Ostara was considered the Kalends of March in ancient Rome and was observed around March 25th, the approximate date of the Spring Equinox 2000 years ago. The old Roman calendar specified March as the beginning of the years. This was still accepted by much of Europe until the adoption of the new calendar in the Middle Ages.
Though the new calendar took the place of the old, and placed January at the beginning of the year, the Spring Equinox remained as the beginning of the astrological year. The first astrological sun sign is Aries, which begins at the Vernal Equinox.
The Festival of Janus was celebrated around the time of the Spring Equinox in ancient Rome. It is no coincidence that the first month of the new calendar was named after Janus. January is a silent homage to this Roman god, a god who is often associated with balance and renewal.
The Celebration of the Vernal Equinox Around the World
Romans were not the only ones to celebrate the power of light in the ancient world. The Indian festival of Vaisakhi was celebrated on the new moon closest to the Spring Equinox, and was considered the first day of the year. The same was true of the festival of Kalacharka in Tibet. However, this festival is now on a fixed date: March 15th.

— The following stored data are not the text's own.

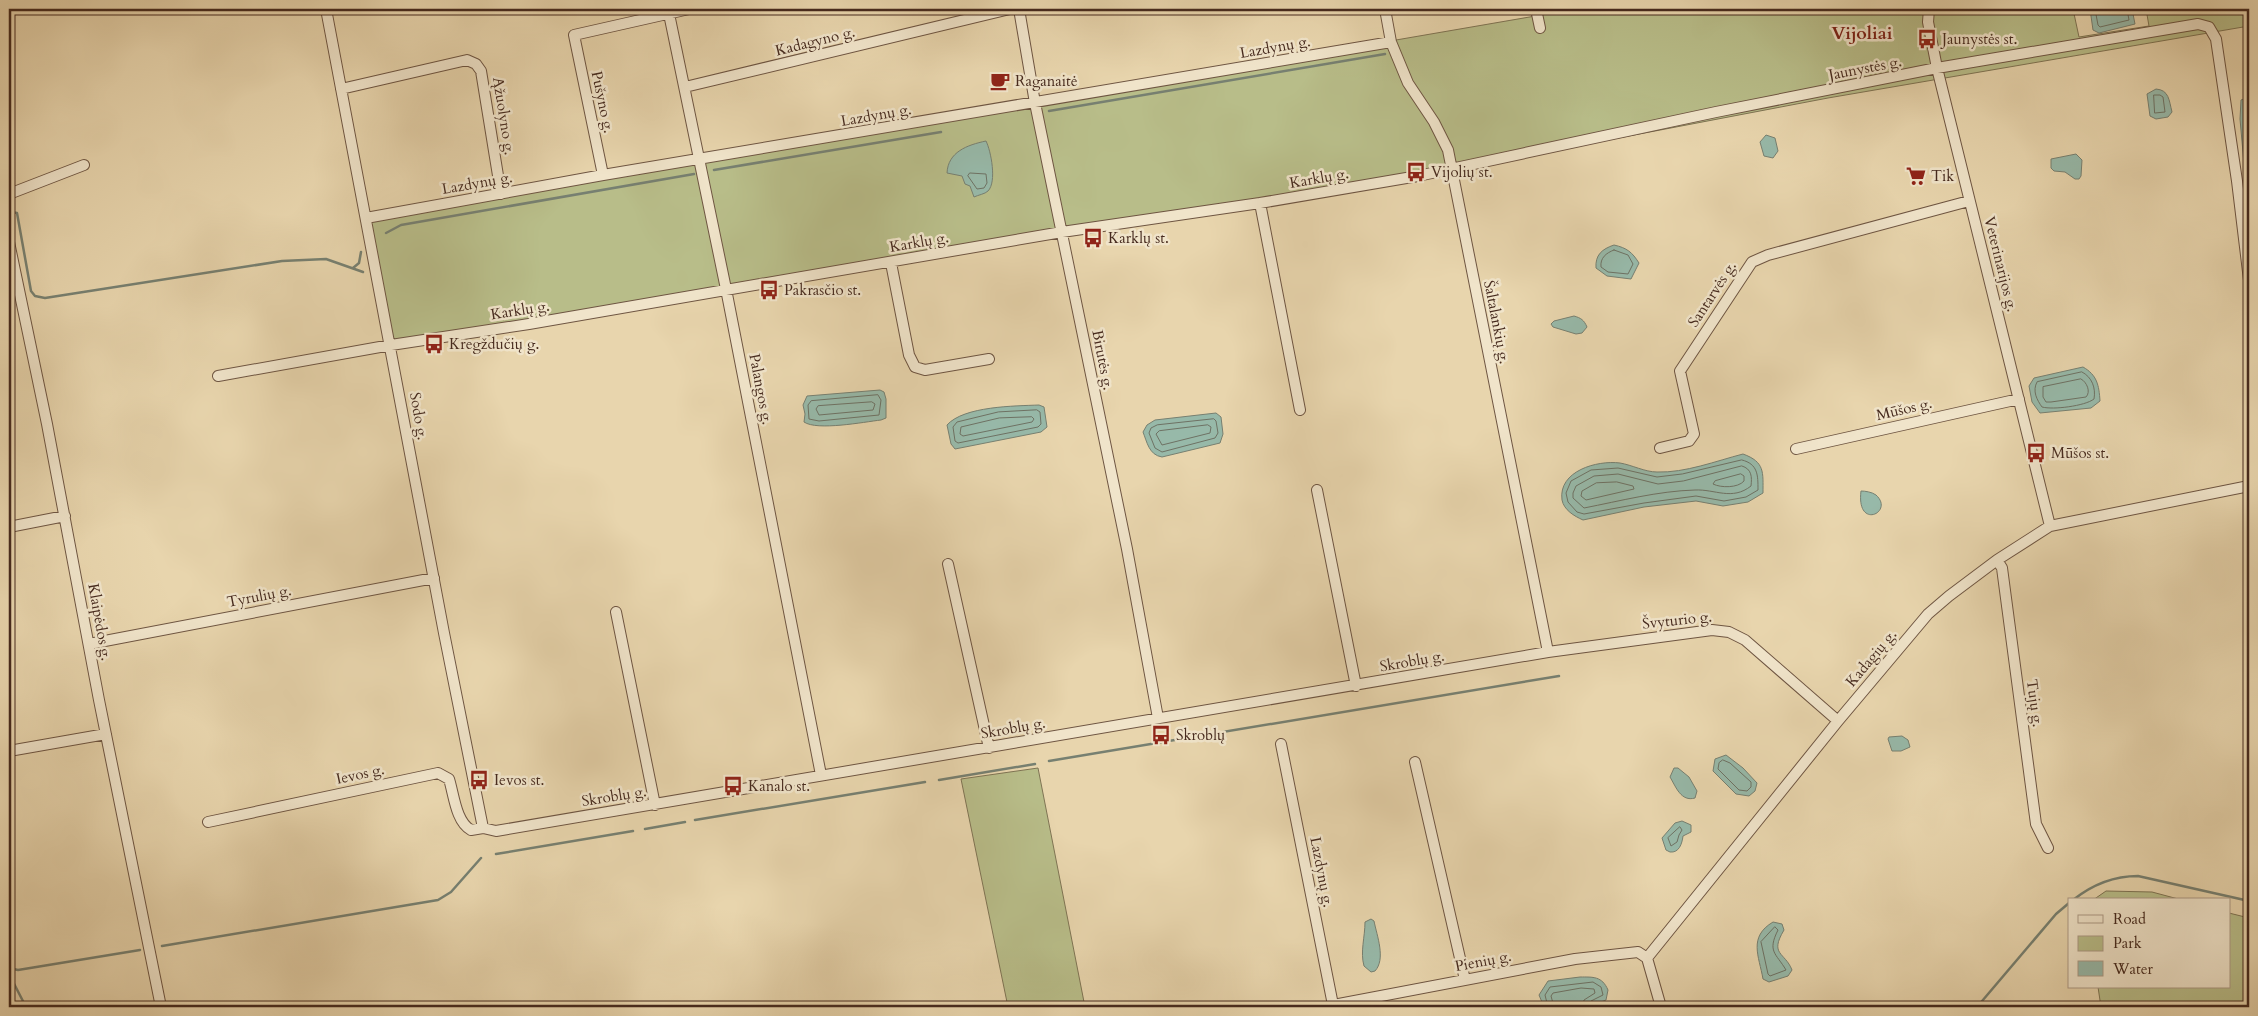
<svg xmlns="http://www.w3.org/2000/svg" width="2258" height="1016" viewBox="0 0 2258 1016" font-family="Cardo,serif">
  <rect width="100%" height="100%" fill="#e8d5ad"/>
  <filter id="stains"><feTurbulence type="fractalNoise" baseFrequency=".004" numOctaves="4"/><feColorMatrix values="0 0 0 0 .2 0 0 0 0 .09 0 0 0 0 .02 0 0 0 .5 -.17"/></filter>
  <radialGradient id="worn" r=".72"><stop offset=".6" stop-color="#630" stop-opacity="0"/><stop offset="1" stop-color="#630" stop-opacity=".3"/></radialGradient>
  <path fill="#b8bd89" stroke="#7f7454" d="M 1576,9 L 2073,9 L 2079,37 L 2149,26 L 2146,9 L 2249,9 L 2249,26 L 1828,98 L 1482,164 L 391,345 L 366,218 L 1386,47 L 1396,40 Z
    M 1038,768 L 1085,1007 L 1008,1007 L 961,779 Z
    M 2106,891 L 2152,892 L 2182,900 L 2093,900 Z
    M 2229,913 L 2249,918 L 2249,1007 L 2101,1007 L 2098,987 L 2229,987 Z"/>
  <path fill="#97b9a9" stroke="#778071" d="M 2090,9 L 2132,9 L 2135,24 L 2099,33 L 2093,30 Z
    M 2156,89 C 2169,90 2169,100 2172,112 L 2168,117 L 2156,119 L 2150,116 L 2147,94 Z
    M 2249,97 L 2249,183 L 2245,175 L 2240,119 L 2241,100 Z
    M 1766,135 L 1775,138 L 1778,151 L 1773,158 L 1764,156 L 1760,142 Z
    M 986,141 C 991,151 997,182 988,191 C 985,194 978,195 974,197 L 970,186 L 965,184 L 962,176 L 947,173 C 948,152 967,145 986,141 Z
    M 2076,154 L 2082,160 L 2081,176 L 2079,179 L 2075,179 L 2065,172 L 2054,171 L 2051,168 L 2051,159 Z
    M 1614,245 C 1627,248 1632,252 1639,263 L 1631,279 L 1607,276 L 1596,268 C 1595,255 1602,249 1614,245 Z
    M 1574,316 C 1581,318 1584,320 1587,327 L 1582,333 L 1576,334 L 1553,327 L 1551,324 L 1554,321 Z
    M 2083,367 C 2097,375 2099,385 2100,401 L 2091,408 L 2040,413 L 2032,402 L 2029,386 L 2034,378 Z
    M 880,390 L 884,392 L 886,399 L 886,418 L 881,420 C 864,422 817,431 804,422 L 805,414 L 803,405 L 807,396 Z
    M 1039,405 L 1044,407 L 1047,427 L 1041,432 L 955,449 L 951,444 L 947,425 C 964,406 1015,406 1039,405 Z
    M 1216,413 L 1221,417 L 1223,434 L 1220,443 L 1162,457 C 1149,455 1147,442 1143,432 L 1147,425 L 1155,420 Z
    M 1743,454 C 1765,462 1763,472 1763,493 L 1748,502 L 1723,506 L 1696,501 L 1644,507 L 1583,520 C 1574,516 1564,510 1562,500 C 1558,471 1597,460 1620,463 C 1632,465 1645,472 1657,472 C 1685,473 1716,461 1743,454 Z
    M 1861,491 C 1865,491 1872,492 1876,495 C 1895,512 1856,531 1861,491 Z
    M 1902,736 L 1908,740 L 1910,747 L 1901,751 L 1892,751 L 1888,739 L 1889,737 Z
    M 1726,755 L 1743,768 L 1757,783 L 1755,791 L 1749,796 L 1736,794 L 1713,771 L 1715,759 Z
    M 1674,768 L 1678,768 L 1689,777 L 1697,791 L 1695,798 C 1681,802 1676,787 1670,777 Z
    M 1682,821 L 1691,825 L 1691,832 L 1683,836 C 1682,844 1679,853 1670,852 L 1666,850 L 1662,838 L 1675,823 Z
    M 1371,919 L 1374,921 C 1377,936 1386,959 1375,971 L 1371,972 L 1364,966 C 1360,952 1365,937 1365,922 Z
    M 1773,922 L 1782,924 L 1784,930 C 1769,955 1785,952 1792,970 L 1788,976 L 1769,982 L 1763,979 C 1759,956 1748,937 1773,922 Z
    M 1580,977 C 1593,977 1602,976 1608,990 L 1606,1000 L 1588,1007 L 1544,1007 L 1539,995 L 1548,981 Z"/>
  <g fill="none" stroke-linecap="round" stroke-linejoin="round">
    <path stroke="#6e7264" stroke-width="1" d="M 2095,9 L 2098,25 L 2100,27 L 2129,20 L 2127,9
      M 2154,95 L 2160,95 L 2163,97 L 2165,112 L 2155,113 Z
      M 2249,102 L 2246,104 L 2249,162
      M 970,173 L 986,174 L 987,183 L 984,188 L 977,189 L 968,176 Z
      M 1614,250 L 1628,255 L 1633,264 L 1628,274 L 1608,272 L 1601,267 C 1600,258 1606,253 1614,250 Z
      M 2082,372 C 2092,377 2096,388 2094,399 C 2085,406 2053,410 2042,407 C 2037,400 2032,391 2037,382 Z
      M 2081,379 C 2087,382 2091,392 2086,397 L 2051,402 L 2046,402 L 2043,397 L 2043,387 Z
      M 878,395 L 881,400 L 879,415 L 819,421 L 809,419 L 808,405 L 811,401 Z
      M 872,402 L 875,404 L 873,410 L 819,415 L 816,409 L 818,406 Z
      M 1037,410 L 1040,412 L 1041,424 L 1038,427 L 958,443 L 955,441 L 953,427 L 957,422 L 998,412 Z
      M 1032,417 L 1034,419 L 1032,422 L 963,436 L 960,434 L 961,427 L 999,418 Z
      M 1214,419 L 1216,421 L 1218,433 L 1215,438 L 1162,452 L 1155,448 L 1149,433 L 1151,428 L 1157,425 Z
      M 1208,425 L 1211,427 L 1210,433 L 1162,445 L 1156,434 L 1159,431 Z
      M 1742,460 C 1758,464 1758,475 1758,490 L 1746,497 L 1724,501 L 1696,496 L 1644,503 L 1584,514 L 1577,512 L 1568,502 L 1566,493 L 1571,481 L 1591,470 L 1618,468 L 1657,477 L 1682,474 Z
      M 1742,466 C 1752,469 1752,477 1751,486 C 1732,501 1715,489 1695,490 C 1658,491 1620,501 1584,508 L 1573,498 L 1573,493 L 1576,486 L 1594,476 L 1618,474 L 1658,484 L 1683,481 Z
      M 1741,474 L 1744,476 L 1744,481 C 1738,488 1721,488 1713,484 L 1715,481 Z
      M 1617,482 L 1633,486 L 1634,489 L 1586,500 L 1581,496 L 1582,491 L 1596,483 Z
      M 1723,760 L 1730,763 L 1751,782 L 1751,787 L 1747,791 L 1739,790 L 1718,769 L 1719,763 Z
      M 1680,827 L 1682,830 L 1679,835 L 1677,842 L 1671,846 L 1668,838 Z
      M 1775,927 L 1778,930 C 1767,952 1776,953 1786,970 L 1770,976 L 1768,974 L 1761,942 Z
      M 1548,1007 L 1545,995 L 1550,987 L 1593,982 L 1601,987 L 1603,995 L 1591,1001 L 1589,1007
      M 1554,1007 L 1551,996 L 1553,993 L 1581,988 L 1594,989 L 1595,993 L 1584,1000 L 1583,1007"/>
    <path stroke="#778071" stroke-width="2.5" d="M 1049,111 L 1385,54
      M 714,170 L 941,132
      M 11,212 L 17,213 L 31,291 L 35,296 L 45,298 L 282,261 L 326,259 L 363,272
      M 386,233 L 401,225 L 694,174
      M 353,268 L 359,263 L 361,252
      M 1049,761 L 1559,676
      M 939,780 L 1035,764
      M 695,820 L 925,782
      M 645,829 L 685,822
      M 496,854 L 633,831
      M 2073,900 C 2093,884 2113,876 2138,876 L 2249,901
      M 162,946 L 438,900 L 451,892 L 481,858
      M 9,968 L 18,970 L 140,950
      M 9,974 L 26,1007
      M 1977,1007 L 2056,914 L 2069,903"/>
    <defs>
      <path id="minor" d="M 326,9 L 444,633 L 483,828
        M 668,9 L 726,289 L 821,775
        M 1019,9 L 1035,103 L 1127,549 L 1158,718
        M 1385,9 L 1391,42 L 1408,83 L 1434,122 L 1448,150 L 1548,652
        M 1536,9 L 1540,28
        M 1929,9 L 1928,22 L 1937,68 L 2050,526
        M 685,87 L 1010,9
        M 341,89 L 467,60 L 476,64 L 481,71 L 501,194
        M 603,175 L 574,35 L 689,9
        M 9,194 L 84,165
        M 1260,203 L 1300,410
        M 366,218 L 603,175 L 1391,42
        M 9,242 L 47,424 L 99,700 L 161,1007
        M 891,263 L 909,355 L 915,367 L 925,370 L 989,359
        M 218,376 L 391,345 L 529,324 L 1062,232 L 1260,203 L 1418,176 L 1716,112 L 1937,68 L 2198,24 L 2209,27 L 2216,39 L 2237,181 L 2249,280
        M 1660,448 L 1689,441 L 1694,434 L 1680,371 L 1752,262 L 1768,255 L 1969,201
        M 1796,449 L 2019,399
        M 1317,490 L 1356,686
        M 9,527 L 65,516
        M 1997,560 L 2002,568 L 2036,824 L 2048,848
        M 948,564 L 989,748
        M 616,612 L 655,805
        M 89,644 L 434,578
        M 1281,744 L 1333,1005
        M 9,751 L 106,734
        M 1415,762 L 1465,980
        M 208,822 L 438,773 L 449,779 C 454,795 456,822 471,830 L 483,828 L 496,831 L 1548,652 L 1712,630 L 1729,632 L 1745,640 L 1838,721
        M 1647,958 L 1838,721 L 1928,614 L 1949,596 L 1997,560 L 2050,526 L 2249,486
        M 1647,958 L 1661,1007
        M 1323,1007 L 1575,959 L 1638,952 L 1647,958"/>
    </defs>
    <use href="#minor" stroke="#6e5542" stroke-width="12"/>
    <use href="#minor" stroke="#f0e4ca" stroke-width="10"/>
  </g>
  <defs>
    <symbol id="bus-bare" viewBox="-9 -9 18 18"><path d="M-5-6H5V4H4V6H2V4H-2V6H-4V4H-5ZM-3.5-4V0h7V-4ZM-3.5 1.2v1.5H-2V1.2ZM2 1.2v1.5H3.5V1.2Z" fill="#8f2418" stroke="#f0e4ca" stroke-width="2.5" paint-order="stroke"/></symbol>
    <symbol id="cafe-bare" viewBox="-9 -9 18 18"><path d="M-5.5-4.5H6V0H3Q3 3.5 0 3.5H-2.5Q-5.5 3.5-5.5 0ZM3-3.2v2h1.7v-2ZM-6 4.5H4V6H-6Z" fill="#8f2418" stroke="#f0e4ca" stroke-width="2.5" paint-order="stroke"/></symbol>
    <symbol id="supermarket-bare" viewBox="-9 -9 18 18"><path d="M-6-5.5h2.5l.6 2H6L4.5 2H-2.5L-4.4-4H-6ZM-1.5 3.2a1.3 1.3 0 1 0 .1 0ZM3 3.2a1.3 1.3 0 1 0 .1 0Z" fill="#8f2418" stroke="#f0e4ca" stroke-width="2.5" paint-order="stroke"/></symbol>
  </defs>
  <g fill-rule="evenodd">
    <use href="#bus-bare" x="1913" y="25" width="28" height="28"/>
    <use href="#cafe-bare" x="986" y="67" width="28" height="28"/>
    <use href="#bus-bare" x="1402" y="158" width="28" height="28"/>
    <use href="#supermarket-bare" x="1902" y="162" width="28" height="28"/>
    <use href="#bus-bare" x="1079" y="224" width="28" height="28"/>
    <use href="#bus-bare" x="755" y="276" width="28" height="28"/>
    <use href="#bus-bare" x="420" y="330" width="28" height="28"/>
    <use href="#bus-bare" x="2022" y="439" width="28" height="28"/>
    <use href="#bus-bare" x="1147" y="721" width="28" height="28"/>
    <use href="#bus-bare" x="465" y="766" width="28" height="28"/>
    <use href="#bus-bare" x="719" y="772" width="28" height="28"/>
  </g>
  <g text-anchor="middle" dominant-baseline="central" stroke-width="5" stroke-linejoin="round" paint-order="stroke">
    <g font-size="15" fill="#462a1e" stroke="#f0e4ca" text-anchor="start">
      <text x="1942" y="39">Jaunystės st.</text>
      <text x="1015" y="81">Raganaitė</text>
      <text x="1431" y="172">Vijolių st.</text>
      <text x="1931" y="176">Tik</text>
      <text x="1108" y="238">Karklų st.</text>
      <text x="784" y="290">Pakrasčio st.</text>
      <text x="449" y="344">Kregždučių g.</text>
      <text x="2051" y="453">Mūšos st.</text>
      <text x="1176" y="735">Skroblų</text>
      <text x="494" y="780">Ievos st.</text>
      <text x="748" y="786">Kanalo st.</text>
    </g>
    <g font-size="15" fill="#462a1e" stroke="#f0e4ca">
      <text transform="translate(815 41) rotate(-14)">Kadagyno g.</text>
      <text transform="translate(1275 47) rotate(-10)">Lazdynų g.</text>
      <text transform="translate(1865 68) rotate(-11)">Jaunystės g.</text>
      <text transform="translate(603 102) rotate(78)">Pušyno g.</text>
      <text transform="translate(876 115) rotate(-10)">Lazdynų g.</text>
      <text transform="translate(504 116) rotate(81)">Ąžuolyno g.</text>
      <text transform="translate(1319 178) rotate(-10)">Karklų g.</text>
      <text transform="translate(477 183) rotate(-10)">Lazdynų g.</text>
      <text transform="translate(919 242) rotate(-10)">Karklų g.</text>
      <text transform="translate(2001 264) rotate(76)">Veterinarijos g.</text>
      <text transform="translate(1712 294) rotate(-57)">Santarvės g.</text>
      <text transform="translate(520 310) rotate(-9)">Karklų g.</text>
      <text transform="translate(1497 322) rotate(79)">Šaltalankių g.</text>
      <text transform="translate(1103 360) rotate(79)">Birutės g.</text>
      <text transform="translate(761 389) rotate(79)">Palangos g.</text>
      <text transform="translate(1904 409) rotate(-13)">Mūšos g.</text>
      <text transform="translate(419 416) rotate(80)">Sodo g.</text>
      <text transform="translate(259 596) rotate(-11)">Tyrulių g.</text>
      <text transform="translate(1677 620) rotate(-6)">Švyturio g.</text>
      <text transform="translate(100 622) rotate(80)">Klaipėdos g.</text>
      <text transform="translate(1871 658) rotate(-50)">Kadagių g.</text>
      <text transform="translate(1412 661) rotate(-10)">Skroblų g.</text>
      <text transform="translate(2035 703) rotate(82)">Tujų g.</text>
      <text transform="translate(1013 728) rotate(-10)">Skroblų g.</text>
      <text transform="translate(360 774) rotate(-12)">Ievos g.</text>
      <text transform="translate(614 796) rotate(-9)">Skroblų g.</text>
      <text transform="translate(1322 872) rotate(79)">Lazdynų g.</text>
      <text transform="translate(1483 961) rotate(-11)">Pienių g.</text>
    </g>
    <g font-size="18" font-weight="bold" fill="#7a1f14" stroke="#f0e4ca">
      <text x="1862" y="33">Vijoliai</text>
    </g>
  </g>
  <rect width="2258" height="1016" fill="none" stroke="#e8d5ad" stroke-width="30"/>
  <rect x="10" y="10" width="2238" height="996" fill="none" stroke="#462a1e" stroke-width="2.5"/>
  <rect x="15" y="15" width="2228" height="986" fill="none" stroke="#462a1e"/>
  <rect x="2068" y="898" width="162" height="90" fill="#f0e4ca" stroke="#ac9a85"/>
  <rect x="2078" y="915" width="25" height="8" fill="#f0e4ca" stroke="#ac9a85"/>
  <text x="2113" y="924" font-size="15" fill="#462a1e">Road</text>
  <rect x="2078" y="936" width="25" height="15" fill="#b8bd89" stroke="#ac9a85"/>
  <text x="2113" y="948" font-size="15" fill="#462a1e">Park</text>
  <rect x="2078" y="961" width="25" height="15" fill="#97b9a9" stroke="#ac9a85"/>
  <text x="2113" y="974" font-size="15" fill="#462a1e">Water</text>
  <rect width="100%" height="100%" filter="url(#stains)"/>
  <rect width="100%" height="100%" fill="url(#worn)"/>
</svg>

Other spring festivals celebrating similar themes to Ostara include:
- The Feast of Isis;
- The Feast of Cybele;
- The Festival of Astarte;
- The Feast of Inanna;
- The Festival of Athena;
- The Feast of Bacchus;
- The Feast of Libera;
- Summerfinding (the Scandinavian equivalent of Ostara); and
- Li Chum.
And, of course, the most recognizable form of Ostara, the holiday of Easter. It is certainly no coincidence that Easter occurs on the first Sunday following the first full moon after Ostara. And the two holidays share many similar symbols and practices (such as the decorating of eggs and the idea of an Easter or Ostara Bunny). There are many such variations revolving around the celebration of the return of spring.
The exact nature of each festival may vary. However, they all do have a common theme — the veneration of the return of light and life.